2. A machine according to claim 1, in which the bushing has a stop member which co-operates in an axial direction with a corresponding counter stop member on the cylinder drum.
3. A machine according to claim 1, in which the stop member is formed by an enlarged external diameter of the bushing.
4. A machine according to claim 2, in which the stop member is located within the cylinder drum.
5. A machine according to claim 1, in which the bushing includes an end portion of reduced external diameter proximate the pressure plate.
6. A machine according to claim 5, in which the bushing includes a transitional portion merging into the end portion, the transitional portion being located substantially between the cylinder drum and the pressure plate.
7. A machine according to claim 6, in which the transitional portion is of substantially conical construction in at least an inner surface of the transitional portion.
8. A machine according to claim 2, in which a largest external diameter (d2) of the portion which extends into the pressure plate is of the same order of magnitude as an internal diameter (d1) of the bushing at its portion in which the piston extends.
9. A machine according to claim 8, in which, when there is a difference in size between the external diameter (d2) and the internal diameter (d1, the stop member butts against the counter stop member from the direction of the larger of the diameter (d1) and the diameter (d2).
10. A machine according to claim 2, in which an external diameter (d2) of the end portion is larger than an internal diameter (d1) of the bushing, and the stop member is formed by an edge of an enlargement in the wall of the bushing.
11. A machine according to claim 10, in which the enlargement continues into a transitional portion.
12. A machine according to claim 11, in which the enlargement extends into the portion which extends into the pressure plate.
13. A machine according to claim 1, in which the end portion includes a circumferential sealing stop face located within the pressure plate.
Description

The invention relates to a hydraulic axial piston machine having a cylinder drum, which has at least one cylinder in which a piston is arranged to move back and forth, and having a control plate, which on rotation of the cylinder drum and control plate relative to one another connects the cylinder, in dependence on its position, to a fluid inlet and a fluid outlet, a pressure plate being arranged between the cylinder drum and the control plate and having for each cylinder a fluid path between the control plate and the cylinder drum.

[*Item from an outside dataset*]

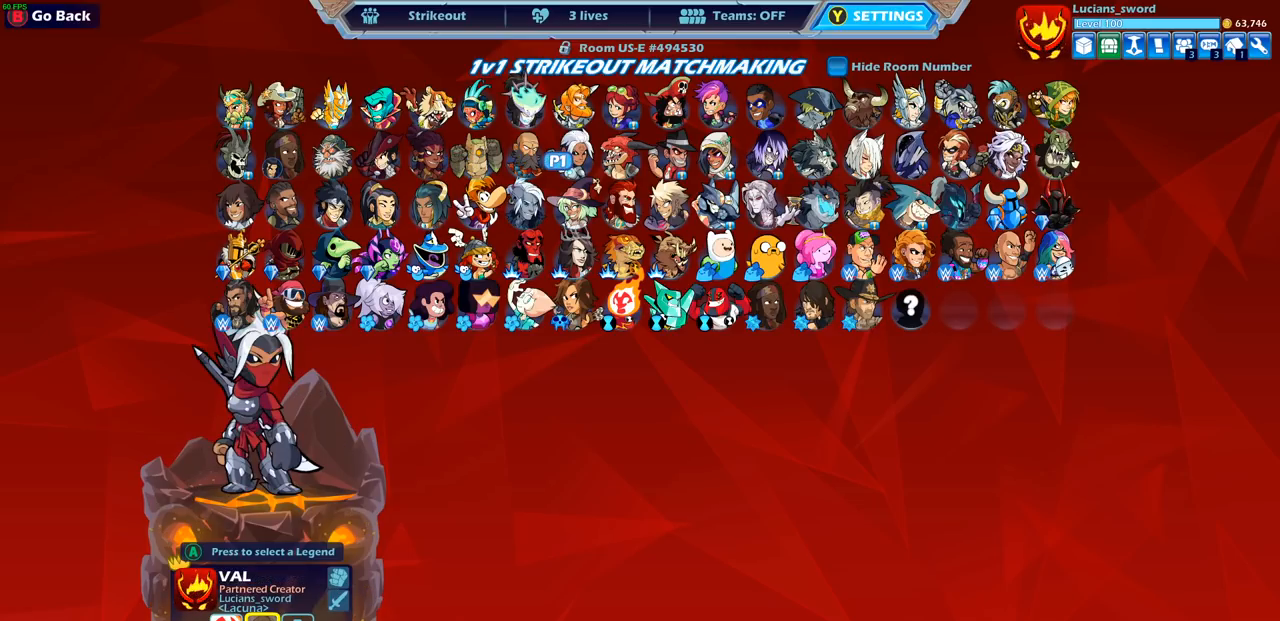
{"buttons": [], "left_stick": "center", "right_stick": "center", "events": []}
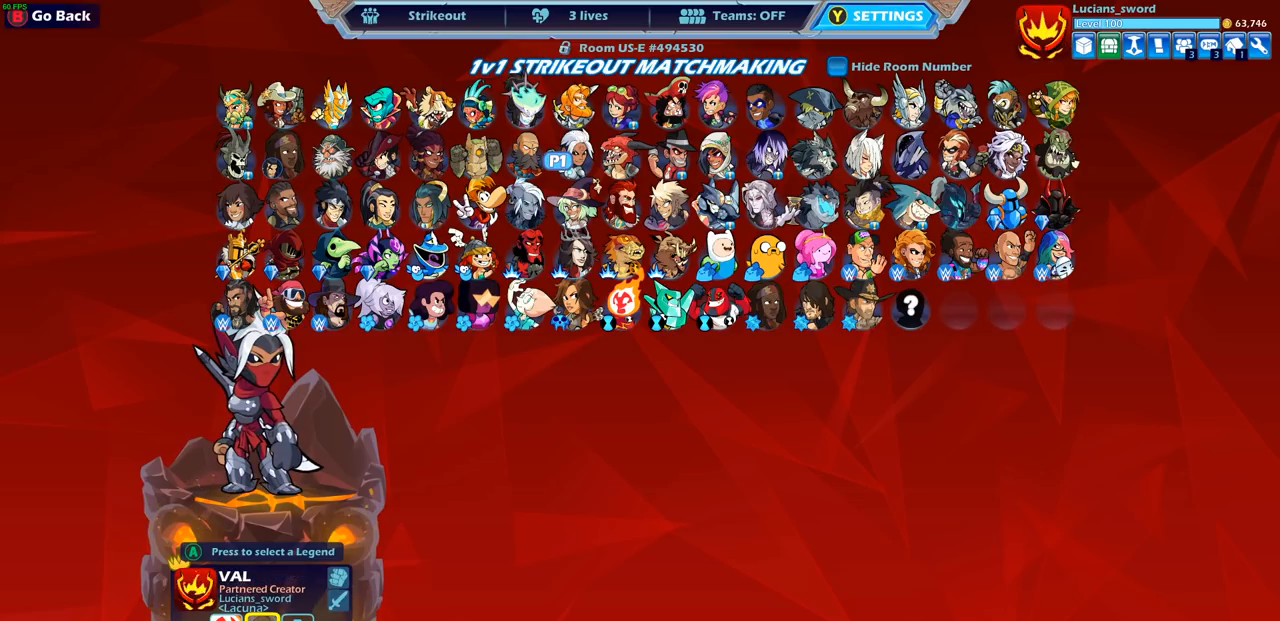
{"buttons": [], "left_stick": "center", "right_stick": "center", "events": [[333, "DPAD_RIGHT", "down"], [450, "DPAD_RIGHT", "up"]]}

The control counter-plate normally has arcuate or kidney-shaped control slots, one of which is connected to the fluid inlet whilst the other is connected to the fluid outlet. The control plate is oriented such that the inlet is located in a region in which the piston moves away from the control plate, whilst the outlet is located in a region in which the piston moves towards the control plate.

The connection between the control plate and the cylinders should be as fluid-tight as possible, at least on the pressure side. Escaping fluid reduces the volumetric efficiency. This tight seal is achieved in that the pressure plate is pressed as firmly as possible against the control plate (U.S. Pat. No. 4,481,867). The connection between the cylinders; and the pressure plate can be effected by bushings or sleeves, which are inserted in the cylinder and bear against the pressure plate or are constructed in one piece therewith.

Movement of the piston in the cylinder creates friction. This friction is not serious provided that a fluid which has lubricating properties is used as hydraulic fluid. Most hydraulic oils, in particular synthetic hydraulic oils, are designed and are suitable for this purpose. On the grounds of environmental pollution, however, such synthetic hydraulic oils, which are often relatively toxic, are being used with increasing reservation. In order for there to be greater freedom in the choice of hydraulic fluids, that is, in order to be able also to use those fluids which have only slight or even no lubricating properties, such as water, for example, the prior German patent application P 43 01 126 proposed the use of bushings made of a plastics material which co-operates with little friction with the material of the piston. Such bushings, however, can be reliably secured in the cylinder drum only with relatively great difficulty. Often, they are loaded not only by the frictional forces of the piston, but also by the changing pressures of the hydraulic fluid within the cylinder enclosed by the bushing.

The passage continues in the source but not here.